Unlike systemic vasculitis that can be managed with colchicines and non-steroidal anti-inflammatory agents, retinal vasculitis due to causes such as ABD requires a more aggressive approach. Available immunosuppressive agents include cyclosporine, azathioprine, cyclophosphamide, mycophenolate mofetil or biologic agents such as infliximab or etanercept. Cyclosporine has been used as a drug of choice in previous studies. In eyes with vasculitis associated with birdshot chorioretinopathy, sarcoidosis and Harada’s disease, azathioprine has been used for treatment. Alkylating agents such as chlorambucil and cyclophosphamide have also been used in combination with corticosteroids. Biologic agents have been increasingly used to achieve remission in eyes with retinal vasculitis. These include infliximab, tacrolimus and adalimumab, apart from other agents targeting molecules such as tumor necrosis factor and interleukins.

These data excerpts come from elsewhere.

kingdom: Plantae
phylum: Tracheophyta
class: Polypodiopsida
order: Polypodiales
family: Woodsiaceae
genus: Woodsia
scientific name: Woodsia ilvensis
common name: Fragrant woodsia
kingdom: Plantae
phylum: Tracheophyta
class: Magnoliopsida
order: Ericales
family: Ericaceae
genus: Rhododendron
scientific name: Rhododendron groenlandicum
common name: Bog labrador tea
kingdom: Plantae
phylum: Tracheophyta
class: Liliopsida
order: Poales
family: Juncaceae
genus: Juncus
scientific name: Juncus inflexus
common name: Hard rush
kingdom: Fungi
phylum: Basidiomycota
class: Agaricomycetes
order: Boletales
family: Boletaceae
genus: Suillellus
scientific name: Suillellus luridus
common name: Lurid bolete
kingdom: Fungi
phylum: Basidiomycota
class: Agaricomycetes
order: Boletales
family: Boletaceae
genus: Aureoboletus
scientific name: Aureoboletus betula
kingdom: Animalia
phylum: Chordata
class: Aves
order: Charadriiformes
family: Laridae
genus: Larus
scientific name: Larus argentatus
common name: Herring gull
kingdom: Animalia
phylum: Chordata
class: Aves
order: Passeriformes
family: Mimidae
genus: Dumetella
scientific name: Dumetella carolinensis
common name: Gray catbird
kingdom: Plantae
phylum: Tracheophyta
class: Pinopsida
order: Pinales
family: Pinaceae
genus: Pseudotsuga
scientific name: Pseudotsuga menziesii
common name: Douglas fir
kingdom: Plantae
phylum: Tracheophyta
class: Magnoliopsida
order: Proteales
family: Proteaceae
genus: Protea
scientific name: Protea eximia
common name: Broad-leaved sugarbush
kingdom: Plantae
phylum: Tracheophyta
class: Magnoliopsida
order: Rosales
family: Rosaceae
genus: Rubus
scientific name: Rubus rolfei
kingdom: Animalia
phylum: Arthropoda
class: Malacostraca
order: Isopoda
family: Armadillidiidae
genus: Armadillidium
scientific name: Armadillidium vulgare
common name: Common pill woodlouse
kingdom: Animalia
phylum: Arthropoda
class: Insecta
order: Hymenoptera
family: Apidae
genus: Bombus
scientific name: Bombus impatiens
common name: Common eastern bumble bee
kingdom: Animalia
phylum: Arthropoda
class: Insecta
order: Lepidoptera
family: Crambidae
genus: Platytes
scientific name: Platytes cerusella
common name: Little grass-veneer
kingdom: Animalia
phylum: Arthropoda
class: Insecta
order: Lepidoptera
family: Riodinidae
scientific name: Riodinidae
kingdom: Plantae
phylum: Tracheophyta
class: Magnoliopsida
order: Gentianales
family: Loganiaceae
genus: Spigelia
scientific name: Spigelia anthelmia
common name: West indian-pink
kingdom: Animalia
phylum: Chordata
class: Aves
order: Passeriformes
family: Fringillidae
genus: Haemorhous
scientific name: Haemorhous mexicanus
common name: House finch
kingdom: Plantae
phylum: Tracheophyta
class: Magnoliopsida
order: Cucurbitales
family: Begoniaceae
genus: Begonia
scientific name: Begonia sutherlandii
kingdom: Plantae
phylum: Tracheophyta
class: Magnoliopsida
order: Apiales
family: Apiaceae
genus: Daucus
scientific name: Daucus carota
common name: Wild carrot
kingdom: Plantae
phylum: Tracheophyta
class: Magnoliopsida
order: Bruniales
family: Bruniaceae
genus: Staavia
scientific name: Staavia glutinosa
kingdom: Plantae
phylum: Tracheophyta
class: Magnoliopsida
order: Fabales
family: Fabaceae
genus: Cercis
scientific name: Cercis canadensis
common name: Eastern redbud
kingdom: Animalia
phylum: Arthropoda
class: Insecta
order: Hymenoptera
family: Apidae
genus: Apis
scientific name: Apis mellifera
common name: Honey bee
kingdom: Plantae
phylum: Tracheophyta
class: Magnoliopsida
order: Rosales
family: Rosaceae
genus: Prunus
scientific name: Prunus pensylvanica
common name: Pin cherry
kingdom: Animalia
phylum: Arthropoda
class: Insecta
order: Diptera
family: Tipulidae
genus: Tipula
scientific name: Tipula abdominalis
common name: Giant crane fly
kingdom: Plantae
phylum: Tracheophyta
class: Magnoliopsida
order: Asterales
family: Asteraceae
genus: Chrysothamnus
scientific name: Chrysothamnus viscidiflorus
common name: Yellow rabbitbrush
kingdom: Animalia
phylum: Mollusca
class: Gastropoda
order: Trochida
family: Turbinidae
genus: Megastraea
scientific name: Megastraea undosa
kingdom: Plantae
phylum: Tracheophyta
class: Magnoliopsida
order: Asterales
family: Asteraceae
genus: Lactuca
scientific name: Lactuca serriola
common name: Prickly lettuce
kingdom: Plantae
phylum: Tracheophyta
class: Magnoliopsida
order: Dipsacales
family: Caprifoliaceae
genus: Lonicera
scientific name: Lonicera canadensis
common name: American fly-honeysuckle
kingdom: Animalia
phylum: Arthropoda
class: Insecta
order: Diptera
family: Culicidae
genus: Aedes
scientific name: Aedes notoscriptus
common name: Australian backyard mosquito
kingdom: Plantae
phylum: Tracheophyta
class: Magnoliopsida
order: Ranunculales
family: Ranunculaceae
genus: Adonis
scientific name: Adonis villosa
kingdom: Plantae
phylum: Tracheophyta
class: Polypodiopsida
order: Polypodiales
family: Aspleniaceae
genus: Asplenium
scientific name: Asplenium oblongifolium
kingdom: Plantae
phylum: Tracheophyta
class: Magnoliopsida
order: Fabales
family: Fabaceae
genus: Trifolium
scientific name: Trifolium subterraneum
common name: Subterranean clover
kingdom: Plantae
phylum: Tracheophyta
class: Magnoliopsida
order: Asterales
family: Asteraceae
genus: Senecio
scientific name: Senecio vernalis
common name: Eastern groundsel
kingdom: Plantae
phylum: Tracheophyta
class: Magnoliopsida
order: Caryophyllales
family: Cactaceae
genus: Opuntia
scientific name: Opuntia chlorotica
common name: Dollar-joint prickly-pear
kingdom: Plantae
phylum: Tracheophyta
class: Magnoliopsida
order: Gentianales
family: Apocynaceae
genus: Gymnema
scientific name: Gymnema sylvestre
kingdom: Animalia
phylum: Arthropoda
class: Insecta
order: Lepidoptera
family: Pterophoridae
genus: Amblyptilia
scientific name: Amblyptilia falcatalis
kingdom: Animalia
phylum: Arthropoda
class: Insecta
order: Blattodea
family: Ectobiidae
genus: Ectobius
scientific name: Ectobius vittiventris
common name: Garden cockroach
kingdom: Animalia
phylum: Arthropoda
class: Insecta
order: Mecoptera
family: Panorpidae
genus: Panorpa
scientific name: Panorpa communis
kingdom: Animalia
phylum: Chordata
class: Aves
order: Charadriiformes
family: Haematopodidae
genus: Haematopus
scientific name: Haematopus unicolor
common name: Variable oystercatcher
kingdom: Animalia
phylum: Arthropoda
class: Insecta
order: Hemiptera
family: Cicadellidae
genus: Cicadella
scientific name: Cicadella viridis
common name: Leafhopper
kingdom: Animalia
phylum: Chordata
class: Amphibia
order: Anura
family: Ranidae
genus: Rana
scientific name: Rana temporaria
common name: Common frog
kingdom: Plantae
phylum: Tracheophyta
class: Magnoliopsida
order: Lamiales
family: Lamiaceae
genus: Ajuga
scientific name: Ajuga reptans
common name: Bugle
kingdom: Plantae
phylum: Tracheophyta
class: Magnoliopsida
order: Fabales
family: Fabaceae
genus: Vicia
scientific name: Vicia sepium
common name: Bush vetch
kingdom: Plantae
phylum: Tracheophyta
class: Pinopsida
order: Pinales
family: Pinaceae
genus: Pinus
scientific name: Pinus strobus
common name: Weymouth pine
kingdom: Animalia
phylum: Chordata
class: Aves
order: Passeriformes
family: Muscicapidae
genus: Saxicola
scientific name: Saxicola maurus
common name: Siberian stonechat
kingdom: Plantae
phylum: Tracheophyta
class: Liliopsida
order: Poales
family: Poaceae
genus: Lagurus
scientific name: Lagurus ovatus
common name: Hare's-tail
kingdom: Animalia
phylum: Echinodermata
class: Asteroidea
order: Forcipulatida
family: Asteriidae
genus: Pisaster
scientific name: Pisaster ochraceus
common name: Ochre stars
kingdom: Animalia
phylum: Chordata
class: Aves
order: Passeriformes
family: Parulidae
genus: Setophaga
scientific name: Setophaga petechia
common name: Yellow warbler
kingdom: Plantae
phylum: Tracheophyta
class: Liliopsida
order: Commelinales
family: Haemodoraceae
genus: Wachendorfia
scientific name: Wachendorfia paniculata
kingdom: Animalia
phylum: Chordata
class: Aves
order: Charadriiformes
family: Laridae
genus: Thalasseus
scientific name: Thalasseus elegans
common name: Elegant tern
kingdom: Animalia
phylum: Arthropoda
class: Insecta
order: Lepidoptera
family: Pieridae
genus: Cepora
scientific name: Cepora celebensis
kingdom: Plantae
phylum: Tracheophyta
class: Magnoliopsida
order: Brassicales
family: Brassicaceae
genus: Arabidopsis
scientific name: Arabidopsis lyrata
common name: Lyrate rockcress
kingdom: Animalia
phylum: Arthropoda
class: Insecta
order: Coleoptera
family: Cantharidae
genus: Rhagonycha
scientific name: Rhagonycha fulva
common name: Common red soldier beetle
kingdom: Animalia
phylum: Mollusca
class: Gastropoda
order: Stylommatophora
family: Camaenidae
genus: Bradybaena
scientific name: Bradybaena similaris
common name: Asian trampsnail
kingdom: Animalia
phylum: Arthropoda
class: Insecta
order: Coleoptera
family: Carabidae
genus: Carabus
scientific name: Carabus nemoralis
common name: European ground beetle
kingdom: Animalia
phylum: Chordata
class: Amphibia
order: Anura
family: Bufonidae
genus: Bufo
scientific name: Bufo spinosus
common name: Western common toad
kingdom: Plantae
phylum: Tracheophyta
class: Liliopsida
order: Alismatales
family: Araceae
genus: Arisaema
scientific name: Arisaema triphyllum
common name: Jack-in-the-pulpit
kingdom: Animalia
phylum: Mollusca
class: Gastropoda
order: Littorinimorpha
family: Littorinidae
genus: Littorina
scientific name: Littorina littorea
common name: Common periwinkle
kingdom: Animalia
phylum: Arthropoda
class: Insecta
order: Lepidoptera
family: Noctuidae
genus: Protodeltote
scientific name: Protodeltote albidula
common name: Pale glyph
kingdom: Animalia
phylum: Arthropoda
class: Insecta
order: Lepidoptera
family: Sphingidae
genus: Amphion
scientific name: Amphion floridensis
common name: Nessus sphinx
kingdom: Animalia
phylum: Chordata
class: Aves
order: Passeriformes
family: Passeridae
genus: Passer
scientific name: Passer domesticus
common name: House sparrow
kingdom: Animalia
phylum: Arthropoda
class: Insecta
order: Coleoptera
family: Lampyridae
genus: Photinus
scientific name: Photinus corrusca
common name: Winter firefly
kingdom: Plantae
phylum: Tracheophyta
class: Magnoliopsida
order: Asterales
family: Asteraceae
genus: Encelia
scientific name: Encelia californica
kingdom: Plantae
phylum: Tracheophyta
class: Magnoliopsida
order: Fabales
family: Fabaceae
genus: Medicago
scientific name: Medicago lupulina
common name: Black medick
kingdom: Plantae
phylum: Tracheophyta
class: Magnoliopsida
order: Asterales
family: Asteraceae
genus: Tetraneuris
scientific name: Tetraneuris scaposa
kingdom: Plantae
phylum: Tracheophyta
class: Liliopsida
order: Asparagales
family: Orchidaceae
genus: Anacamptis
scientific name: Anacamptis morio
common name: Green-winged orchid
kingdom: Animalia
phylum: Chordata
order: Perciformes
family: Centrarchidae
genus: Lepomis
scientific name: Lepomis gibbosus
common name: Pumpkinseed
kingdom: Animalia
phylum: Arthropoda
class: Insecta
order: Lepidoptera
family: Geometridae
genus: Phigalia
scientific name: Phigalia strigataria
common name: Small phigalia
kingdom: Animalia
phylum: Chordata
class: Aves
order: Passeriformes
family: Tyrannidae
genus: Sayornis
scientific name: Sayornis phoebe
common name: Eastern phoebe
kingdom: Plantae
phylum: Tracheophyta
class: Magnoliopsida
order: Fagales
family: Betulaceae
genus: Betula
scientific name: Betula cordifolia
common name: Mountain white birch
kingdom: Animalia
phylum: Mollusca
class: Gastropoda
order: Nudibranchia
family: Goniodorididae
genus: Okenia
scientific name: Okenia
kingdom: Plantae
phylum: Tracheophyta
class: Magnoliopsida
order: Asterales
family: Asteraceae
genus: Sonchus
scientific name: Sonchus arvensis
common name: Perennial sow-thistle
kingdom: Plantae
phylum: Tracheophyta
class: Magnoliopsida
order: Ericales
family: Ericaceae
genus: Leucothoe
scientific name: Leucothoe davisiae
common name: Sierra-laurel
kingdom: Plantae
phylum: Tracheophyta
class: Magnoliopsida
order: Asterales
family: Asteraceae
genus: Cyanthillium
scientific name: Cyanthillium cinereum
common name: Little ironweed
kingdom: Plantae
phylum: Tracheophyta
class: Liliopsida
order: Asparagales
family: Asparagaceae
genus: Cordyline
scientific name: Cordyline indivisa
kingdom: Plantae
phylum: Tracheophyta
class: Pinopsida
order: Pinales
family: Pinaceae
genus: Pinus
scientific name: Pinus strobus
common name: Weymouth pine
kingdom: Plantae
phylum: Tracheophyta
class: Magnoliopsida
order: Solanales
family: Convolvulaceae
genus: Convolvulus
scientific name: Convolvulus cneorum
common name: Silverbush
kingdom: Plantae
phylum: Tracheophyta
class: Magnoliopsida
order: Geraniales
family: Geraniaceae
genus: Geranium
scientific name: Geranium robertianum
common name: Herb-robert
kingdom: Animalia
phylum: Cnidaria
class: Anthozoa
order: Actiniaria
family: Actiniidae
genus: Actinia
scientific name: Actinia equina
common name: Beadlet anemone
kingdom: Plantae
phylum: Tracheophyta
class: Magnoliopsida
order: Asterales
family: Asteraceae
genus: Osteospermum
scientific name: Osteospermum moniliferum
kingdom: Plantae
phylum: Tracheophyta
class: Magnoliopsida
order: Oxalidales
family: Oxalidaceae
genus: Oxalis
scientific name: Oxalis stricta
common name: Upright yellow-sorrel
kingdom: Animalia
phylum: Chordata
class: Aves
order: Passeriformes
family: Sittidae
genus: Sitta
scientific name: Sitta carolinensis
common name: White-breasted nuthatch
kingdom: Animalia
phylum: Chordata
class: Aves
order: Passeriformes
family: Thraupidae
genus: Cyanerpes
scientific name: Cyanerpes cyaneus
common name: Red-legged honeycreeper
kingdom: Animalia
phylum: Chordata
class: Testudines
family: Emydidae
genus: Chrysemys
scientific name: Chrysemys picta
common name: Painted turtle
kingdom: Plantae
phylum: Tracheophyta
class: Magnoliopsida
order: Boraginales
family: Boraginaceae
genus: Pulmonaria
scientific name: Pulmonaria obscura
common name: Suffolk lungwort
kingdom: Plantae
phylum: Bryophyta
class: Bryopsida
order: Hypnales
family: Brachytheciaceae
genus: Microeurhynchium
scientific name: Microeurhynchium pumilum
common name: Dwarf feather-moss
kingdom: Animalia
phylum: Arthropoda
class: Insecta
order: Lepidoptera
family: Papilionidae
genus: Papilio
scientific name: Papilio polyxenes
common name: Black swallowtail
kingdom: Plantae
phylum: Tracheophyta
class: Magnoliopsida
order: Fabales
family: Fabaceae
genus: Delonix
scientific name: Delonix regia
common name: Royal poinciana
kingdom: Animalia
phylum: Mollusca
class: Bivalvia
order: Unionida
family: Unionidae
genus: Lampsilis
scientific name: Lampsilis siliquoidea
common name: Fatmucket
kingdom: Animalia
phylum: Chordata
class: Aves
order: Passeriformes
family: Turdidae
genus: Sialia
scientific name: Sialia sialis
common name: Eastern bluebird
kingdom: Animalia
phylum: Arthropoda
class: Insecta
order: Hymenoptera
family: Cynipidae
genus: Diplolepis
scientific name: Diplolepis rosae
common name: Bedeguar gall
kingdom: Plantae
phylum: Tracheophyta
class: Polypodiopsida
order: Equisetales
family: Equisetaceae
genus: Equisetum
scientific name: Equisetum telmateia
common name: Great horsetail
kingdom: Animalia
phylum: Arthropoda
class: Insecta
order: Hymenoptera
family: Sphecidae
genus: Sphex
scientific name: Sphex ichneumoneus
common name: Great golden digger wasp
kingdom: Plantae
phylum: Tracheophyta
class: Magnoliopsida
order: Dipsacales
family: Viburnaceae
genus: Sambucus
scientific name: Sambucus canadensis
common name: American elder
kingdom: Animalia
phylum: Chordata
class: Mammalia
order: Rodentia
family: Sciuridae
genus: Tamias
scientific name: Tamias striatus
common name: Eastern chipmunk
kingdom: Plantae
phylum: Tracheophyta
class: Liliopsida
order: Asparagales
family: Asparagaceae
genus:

Infectious retinal vasculitis must be treated with appropriate anti-microbial agents depending upon the etiology. Infectious retinal vasculitis is a heterogenous cohort with various causative organisms such as bacteria, viruses and parasites (Table 2). Anti-microbial therapy, including oral and intravitreal injections in various combinations with steroids have been used for the treatment of these disease entities.
Apart from immunosuppression, various therapeutic options such as pan-retinal photocoagulation have been tried in order to control retinal vasculitis. Cryotherapy has been used in the past to treat retinal vasculitis associated with pars planitis in the past. Mesenchymal stem cell therapy (MSCT) has been used without success in eyes with ABD to control the retinal vasculitis.